---- RAW DATA

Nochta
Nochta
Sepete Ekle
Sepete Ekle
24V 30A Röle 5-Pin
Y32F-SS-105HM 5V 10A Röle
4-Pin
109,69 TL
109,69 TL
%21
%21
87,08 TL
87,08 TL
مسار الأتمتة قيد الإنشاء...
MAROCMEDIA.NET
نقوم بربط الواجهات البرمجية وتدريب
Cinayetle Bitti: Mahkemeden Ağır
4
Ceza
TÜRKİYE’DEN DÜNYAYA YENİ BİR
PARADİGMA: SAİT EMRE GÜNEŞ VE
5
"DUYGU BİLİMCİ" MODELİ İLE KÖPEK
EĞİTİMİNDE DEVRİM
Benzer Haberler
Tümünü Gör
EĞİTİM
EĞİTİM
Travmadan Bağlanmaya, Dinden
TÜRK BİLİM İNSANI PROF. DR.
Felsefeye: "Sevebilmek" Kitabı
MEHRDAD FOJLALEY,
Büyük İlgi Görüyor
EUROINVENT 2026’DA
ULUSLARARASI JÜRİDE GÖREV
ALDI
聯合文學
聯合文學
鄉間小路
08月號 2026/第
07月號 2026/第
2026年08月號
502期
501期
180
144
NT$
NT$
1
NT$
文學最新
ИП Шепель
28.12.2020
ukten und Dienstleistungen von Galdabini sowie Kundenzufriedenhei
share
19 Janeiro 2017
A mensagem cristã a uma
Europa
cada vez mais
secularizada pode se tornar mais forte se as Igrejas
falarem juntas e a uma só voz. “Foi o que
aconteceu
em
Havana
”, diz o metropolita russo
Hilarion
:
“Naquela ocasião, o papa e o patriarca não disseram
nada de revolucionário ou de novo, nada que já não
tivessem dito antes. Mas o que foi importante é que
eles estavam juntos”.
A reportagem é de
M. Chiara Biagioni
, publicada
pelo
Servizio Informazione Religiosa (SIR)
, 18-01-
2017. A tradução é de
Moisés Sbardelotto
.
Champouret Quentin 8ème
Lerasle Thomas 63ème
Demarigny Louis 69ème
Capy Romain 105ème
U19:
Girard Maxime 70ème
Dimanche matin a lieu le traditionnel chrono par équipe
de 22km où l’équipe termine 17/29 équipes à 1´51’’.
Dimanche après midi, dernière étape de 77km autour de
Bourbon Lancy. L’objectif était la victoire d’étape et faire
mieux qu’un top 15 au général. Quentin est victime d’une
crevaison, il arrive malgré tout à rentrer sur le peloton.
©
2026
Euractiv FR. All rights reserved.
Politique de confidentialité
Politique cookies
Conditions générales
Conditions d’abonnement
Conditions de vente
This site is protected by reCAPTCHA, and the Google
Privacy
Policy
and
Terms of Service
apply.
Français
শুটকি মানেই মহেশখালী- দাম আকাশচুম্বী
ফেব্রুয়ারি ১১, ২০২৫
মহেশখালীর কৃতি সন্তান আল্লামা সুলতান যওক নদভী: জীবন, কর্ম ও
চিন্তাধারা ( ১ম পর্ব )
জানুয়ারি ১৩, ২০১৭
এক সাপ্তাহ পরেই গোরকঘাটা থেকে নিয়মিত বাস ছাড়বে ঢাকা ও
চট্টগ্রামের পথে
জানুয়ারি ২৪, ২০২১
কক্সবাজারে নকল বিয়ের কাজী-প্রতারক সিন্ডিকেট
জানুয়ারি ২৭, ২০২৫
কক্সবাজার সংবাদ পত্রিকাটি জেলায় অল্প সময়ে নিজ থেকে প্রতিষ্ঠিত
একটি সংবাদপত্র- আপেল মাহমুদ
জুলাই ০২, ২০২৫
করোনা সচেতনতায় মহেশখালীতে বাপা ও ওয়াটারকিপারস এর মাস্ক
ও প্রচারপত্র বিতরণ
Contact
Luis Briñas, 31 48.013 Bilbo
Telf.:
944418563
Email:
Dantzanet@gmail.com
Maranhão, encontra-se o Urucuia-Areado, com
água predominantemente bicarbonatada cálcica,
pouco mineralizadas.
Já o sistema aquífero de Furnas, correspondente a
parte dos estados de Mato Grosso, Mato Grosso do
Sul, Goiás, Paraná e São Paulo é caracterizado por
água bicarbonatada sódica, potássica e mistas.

--------

- _ACTIVITY_
Letter for letter, copy all of the entries above.

- _FINISHED TASK_
Nochta
Nochta
Sepete Ekle
Sepete Ekle
24V 30A Röle 5-Pin
Y32F-SS-105HM 5V 10A Röle
4-Pin
109,69 TL
109,69 TL
%21
%21
87,08 TL
87,08 TL
مسار الأتمتة قيد الإنشاء...
MAROCMEDIA.NET
نقوم بربط الواجهات البرمجية وتدريب
Cinayetle Bitti: Mahkemeden Ağır
4
Ceza
TÜRKİYE’DEN DÜNYAYA YENİ BİR
PARADİGMA: SAİT EMRE GÜNEŞ VE
5
"DUYGU BİLİMCİ" MODELİ İLE KÖPEK
EĞİTİMİNDE DEVRİM
Benzer Haberler
Tümünü Gör
EĞİTİM
EĞİTİM
Travmadan Bağlanmaya, Dinden
TÜRK BİLİM İNSANI PROF. DR.
Felsefeye: "Sevebilmek" Kitabı
MEHRDAD FOJLALEY,
Büyük İlgi Görüyor
EUROINVENT 2026’DA
ULUSLARARASI JÜRİDE GÖREV
ALDI
聯合文學
聯合文學
鄉間小路
08月號 2026/第
07月號 2026/第
2026年08月號
502期
501期
180
144
NT$
NT$
1
NT$
文學最新
ИП Шепель
28.12.2020
ukten und Dienstleistungen von Galdabini sowie Kundenzufriedenhei
share
19 Janeiro 2017
A mensagem cristã a uma
Europa
cada vez mais
secularizada pode se tornar mais forte se as Igrejas
falarem juntas e a uma só voz. “Foi o que
aconteceu
em
Havana
”, diz o metropolita russo
Hilarion
:
“Naquela ocasião, o papa e o patriarca não disseram
nada de revolucionário ou de novo, nada que já não
tivessem dito antes. Mas o que foi importante é que
eles estavam juntos”.
A reportagem é de
M. Chiara Biagioni
, publicada
pelo
Servizio Informazione Religiosa (SIR)
, 18-01-
2017. A tradução é de
Moisés Sbardelotto
.
Champouret Quentin 8ème
Lerasle Thomas 63ème
Demarigny Louis 69ème
Capy Romain 105ème
U19:
Girard Maxime 70ème
Dimanche matin a lieu le traditionnel chrono par équipe
de 22km où l’équipe termine 17/29 équipes à 1´51’’.
Dimanche après midi, dernière étape de 77km autour de
Bourbon Lancy. L’objectif était la victoire d’étape et faire
mieux qu’un top 15 au général. Quentin est victime d’une
crevaison, il arrive malgré tout à rentrer sur le peloton.
©
2026
Euractiv FR. All rights reserved.
Politique de confidentialité
Politique cookies
Conditions générales
Conditions d’abonnement
Conditions de vente
This site is protected by reCAPTCHA, and the Google
Privacy
Policy
and
Terms of Service
apply.
Français
শুটকি মানেই মহেশখালী- দাম আকাশচুম্বী
ফেব্রুয়ারি ১১, ২০২৫
মহেশখালীর কৃতি সন্তান আল্লামা সুলতান যওক নদভী: জীবন, কর্ম ও
চিন্তাধারা ( ১ম পর্ব )
জানুয়ারি ১৩, ২০১৭
এক সাপ্তাহ পরেই গোরকঘাটা থেকে নিয়মিত বাস ছাড়বে ঢাকা ও
চট্টগ্রামের পথে
জানুয়ারি ২৪, ২০২১
কক্সবাজারে নকল বিয়ের কাজী-প্রতারক সিন্ডিকেট
জানুয়ারি ২৭, ২০২৫
কক্সবাজার সংবাদ পত্রিকাটি জেলায় অল্প সময়ে নিজ থেকে প্রতিষ্ঠিত
একটি সংবাদপত্র- আপেল মাহমুদ
জুলাই ০২, ২০২৫
করোনা সচেতনতায় মহেশখালীতে বাপা ও ওয়াটারকিপারস এর মাস্ক
ও প্রচারপত্র বিতরণ
Contact
Luis Briñas, 31 48.013 Bilbo
Telf.:
944418563
Email:
Dantzanet@gmail.com
Maranhão, encontra-se o Urucuia-Areado, com
água predominantemente bicarbonatada cálcica,
pouco mineralizadas.
Já o sistema aquífero de Furnas, correspondente a
parte dos estados de Mato Grosso, Mato Grosso do
Sul, Goiás, Paraná e São Paulo é caracterizado por
água bicarbonatada sódica, potássica e mistas.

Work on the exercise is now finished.